Скинни не приходится шептать мне это на ухо. Я и так слышу эти слова. Кристен Роджерс даже не пытается говорить тише. На ней коротенькая розовая маечка с блестящим словом «Сочная» на груди.

— Я даже не знала, что бывают штаны таких размеров, не останавливается Кристен. — Может, мне стоит сесть на диету? Я говорила тебе, что джинсы стали мне немного тесноваты?

— Не волнуйся. Ты никогда не будешь такой, — успокаивает ее Уитни. Я знаю, что она права. Ни одна из них никогда не будет похожа на меня. Не могу объяснить откуда, но я точно знаю, что это правда.

— У Джиджи Ритодо есть объявление, которое она должна сделать до начала урока. — Мистер Блэр взмахом руки приглашает Джиджи к доске. — Пять минут, не больше, предупреждает он.

У Джиджи сливочно-оливковая кожа и почти черные миндалевидные глаза — экзотическое сочетание, полученное от ее отца-филиппинца и матери, родившейся в Техасе. Но ярко-синяя челка и розовые волосы, около шеи окрашенные в фиолетовый, отвлекают внимание от ее красивого лица. Именно они в первую очередь бросаются в глаза. Сегодня на ней красные легинсы и блестящие высокие теннисные туфли. Джиджи крошечная, с эльфийскими чертами лица и телом двенадцатилетнего мальчика. Сейчас март, но вокруг ее шеи все еще обернут шарф в фиолетовую полоску.
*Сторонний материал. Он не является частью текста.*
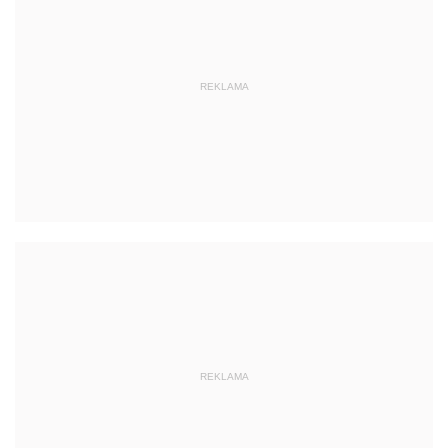
REKLAMA
REKLAMA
Движения Джиджи полны трепетной грации, словно она только что съела целый мешок леденцов, заставляющих ее парить.

— Театральный кружок приглашает всех на апрельский мюзикл, — говорит Джиджи удивительно громким для такого крошечного человечка голосом. А затем с поразительной нехваткой чувства неловкости заливается песней: О-о-о-о-о… Оклахома! [«Оклахома» (англ. Oklahoma) — песня из мюзикла «Оклахома!», впервые поставленного на Бродвее 31 марта 1943 года.]

Джиджи танцует перед классом, словно повзрослевшая Яркая Радуга [Яркая Радуга (англ. Rainbow Brite) — девочка лет пяти, персонаж серии мультфильмов производства Японии и США. Впервые по-явилась на экране 27 июня 1984 года.]. Ее голос громок и хорошо поставлен, даже без музыкального сопровождения Джиджи приятно слушать. Отличный голос, но я могу петь лучше. Это моя тайна, о которой никто в этом классе не знает.

— Но кто захочет смотреть на танцующего слона?

Класс взрывается бурными аплодисментами, когда Джиджи заканчивает свое выступление эффектным поклоном. Я бросаю взгляд на Джексона. Его белые зубы сияют в радостной улыбке, пока он восторженно хлопает. Раньше на этих зубах были брекеты. Я помню.

Мистер Блэр успокаивает класс, и я стараюсь сосредоточиться на алгебре. Скинни умолкла. Хорошо. Возможно, если я буду двигаться как можно меньше, это хотя бы на время остановит ее шепот.

Ченс Леманн — его густые черные волосы торчат во все стороны из-под бейсболки с эмблемой «Нью-Йорк Янкиз» [«Нью-Йорк Янкиз» (англ. New York Yankees) — профессиональный бейсбольный клуб, базирующийся в Бронксе, одном из пяти районов города Нью-Йорк.], которую он опустил на глаза, — проскальзывает на стул рядом со мной. Он опоздал на десять минут. Для него это, можно сказать, еще рано пришел. Встретившись с ним взглядом, я качаю головой, но уголок моих губ непроизвольно приподнимается в полуулыбке. Вот так Ченс обычно влияет на людей. Уголки его губ опускаются, карие щенячьи глазки наигранно грустны, а затем он поднимает руку и приветственно машет мне. Его кожа темного медового оттенка. Но самое интересное — сверкающий фиолетовый лак на ногтях.